Table 5. SPSS output: Blockwise quadratic regression coefficients

All we need to know to draw these conclusions is the Sig. value. But the coefficients table also reports two other statistics that are related to this problem. The ‘Std. Error’ is the estimate of the standard error that has been defined above. The other statistic, the ‘t’, is computed by dividing the sample regression coefficient by the estimate of the standard error. The t value helps SPSS to find the significance probability (the Sig. value) and for some purposes it may be helpful for you too to familiarise yourself with this statistic. Consult an introductory statistics book to learn more.

The results presented in Table 5 indicate that adding a quadratic term to the regression equation improves the model. Another way to check this is to test whether there has been a statistically significant improvement in the model’s ability to explain the variance of the dependent variable after the quadratic term has been added to the model. This is done by having SPSS compute a statistic, known as the F statistic, which, in this version, can be interpreted as a measure of the relative improvement in the explained variance that has taken place after the model was extended with new additive terms. The statistic has a known sampling distribution. Therefore, we can know how probable it is that we would get the F value we actually obtained if a null hypothesis of zero improvement of the model were correct. We can make SPSS find this probability for us. (The numerical F value itself has no intuitive meaning and can be ignored for the rest of this course.) The null hypothesis of zero model improvement is tested in exactly the same way as we test null hypotheses about zero regression coefficients. We choose a significance level and check whether the relevant Sig. value is lower than this level. If it is lower, we discard the null hypothesis and (at least until further evidence has been gathered) accept that the extended model gives the best description of how the variables are associated in the population.

In order to make SPSS calculate the relevant significance probability for the F-test, we must click the ‘Statistics’ button in the linear regression dialogue box. Then another dialogue box opens, and we tick the ‘R squared change’ option. ‘Model fit’ and ‘Estimates’ have been pre-selected. Do not remove these ticks. (Figure 12.)
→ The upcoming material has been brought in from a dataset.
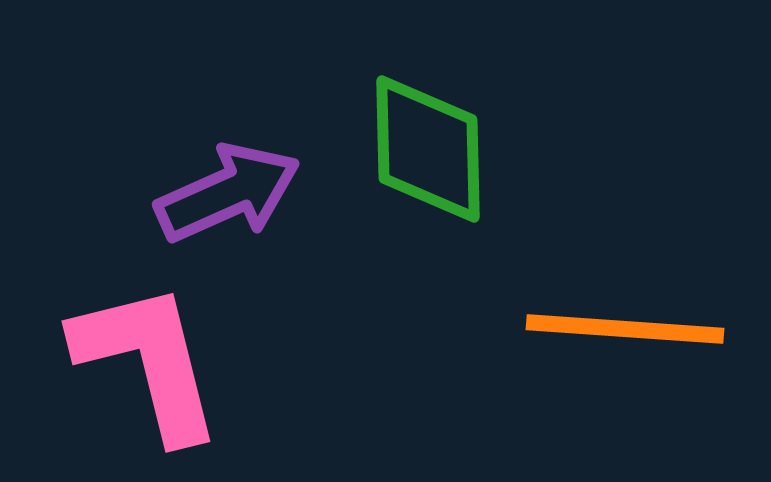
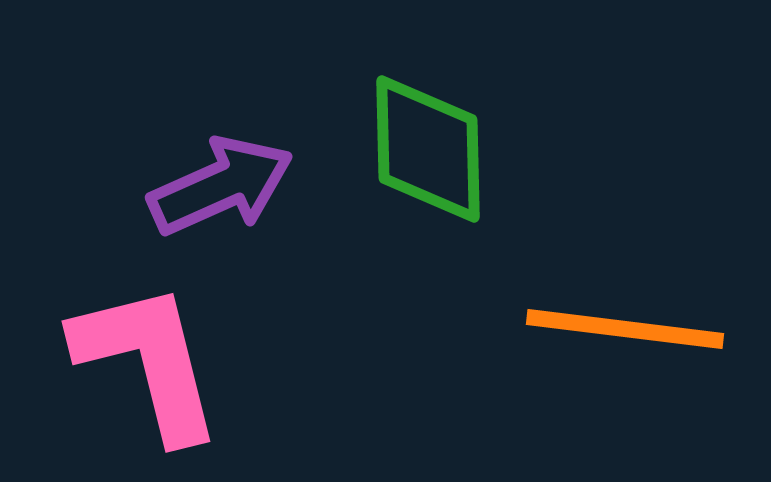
purple arrow: moved 7 px left, 7 px up
orange line: rotated 3 degrees clockwise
Figure 12. Obtaining R squared change statistics

The resulting Model Summary table is displayed as Table 6. The relevant test statistic is the ‘Sig. F Change’ in the Model 2 row. This statistic tells us that, provided that our chosen significance level is 0.1% or higher, we can discard the null hypothesis that the extension of the model by a squared birth year term has not improved the model. In other words, the addition of the quadratic term has brought about a statistically significant improvement of the model.

Table 6. SPSS output: Multiple blockwise regression goodness of fit statistics

## Exercise

Interpret the test statistics in the output you got when you did the exercise in chapter 3.